The Hiking Trail on Spruce Mountain Winds through Beautiful Forests

The Spruce Mountain Trail can be accessed by a turn onto Wells Road of off Route 9N a few miles south of Corinth. At the end of Wells Road turn right onto Spruce Mountain Road. The trailhead and parking area are at the very end of the road, which is a dead-end.


The trail begins from the back of the parking area. The trail immediately crosses a concrete bridge over a small stream. Just after the bridge, the trail turns to the right sharply and begins a steep climb, which soon levels out to a moderate incline in a short time. The trail register is located near the top of this initial incline. Make sure to sign the trailhead register.

The trail continues at a consistent, very moderate slope that gradually gains elevation until a left turn leads into a more open area. A long stretch of the trail is on top of Spruce Mountain, where the trail twists and turns through a series of beautiful fern-covered clearings before reaching the final cleared area at the top of the mountain. 

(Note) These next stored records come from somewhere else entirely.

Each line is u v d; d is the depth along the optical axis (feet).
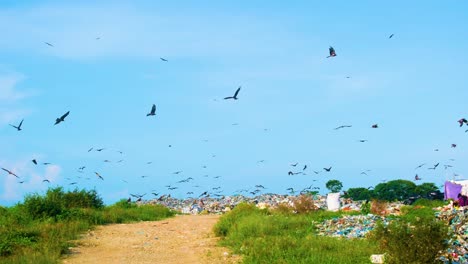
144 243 71.97
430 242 46.83
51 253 59.21
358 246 59.36
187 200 180.14
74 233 75.56
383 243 51.01
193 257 61.41
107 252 64.59
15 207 88.94
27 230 70.03
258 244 62.80
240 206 102.94
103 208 110.83
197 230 87.56
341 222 81.71
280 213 97.66
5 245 60.80
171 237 78.69
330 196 110.01
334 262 52.65
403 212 94.32
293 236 71.31
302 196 106.52
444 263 50.39
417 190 156.25
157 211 120.06
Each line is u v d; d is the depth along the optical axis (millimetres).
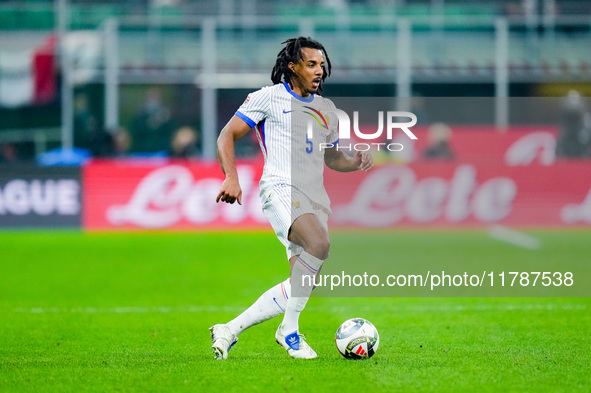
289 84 20344
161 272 40188
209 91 59344
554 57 60375
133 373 19469
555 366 20062
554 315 28344
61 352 22297
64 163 59375
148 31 61781
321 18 64750
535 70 59906
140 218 57531
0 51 63875
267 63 60781
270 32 61844
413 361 20562
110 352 22234
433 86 62312
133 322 27391
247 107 20047
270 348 22281
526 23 60562
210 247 49594
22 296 33406
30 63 64062
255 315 20469
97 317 28469
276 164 20047
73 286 36062
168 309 30172
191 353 21938
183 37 61688
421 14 66438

The Spruce Mountain Mountaintops

At the summit, there is a large open area with both grassy and rocky spaces. The area under the fire tower provides a number of places to sit as well. The firetower is well maintained and stable and protrudes above the trees and towers over the forest canopy for those brave enough to go all the way to the top. The views from the firetower get better the higher one climbs. The top tiers of the firetower provide a panoramic view of mountains and rolling foothills in all directions – the only exception being the minor disruption of nearby mono-pole celltower directly to the west. 


The proximity of this trail to Saratoga Springs, combined with its short distance and great views means that hikers will generally always be sharing the trail and summit with other people. The trip back to the parking lot is similarly short and simple, and the trip overall takes very little time, and provides a very good view. This trail is appropriate for people of all ages and ability levels, with no technically difficult or particularly steep sections and a short overall distance.

Click here to download a map and trail directions for Spruce Mountain.

When You Hike Make Sure to Practice “Leave No Trace” to be Prepared and to Protect the Forest Preserve

Please follow “carry in, carry out” rules for all trash and follow other Leave No Trace principles when hiking in the public Forest Preserve and other wild areas. The seven Leave No Trace principles are: 1) Plan ahead and prepare ; 2) Stay on hiking trails and camp at designated areas; 3) Dispose of human waste and trash properly; 4) Leave what you find; 5) Minimize campfires; 6) Respect wildlife; 7) Respect other hikers.

Educated hikers do not damage the environment. Prepared hikers do not need search and rescue unless injured.

Winter Use: Spruce Mountain is used for snowshoeing and cross-country skiing in the winter.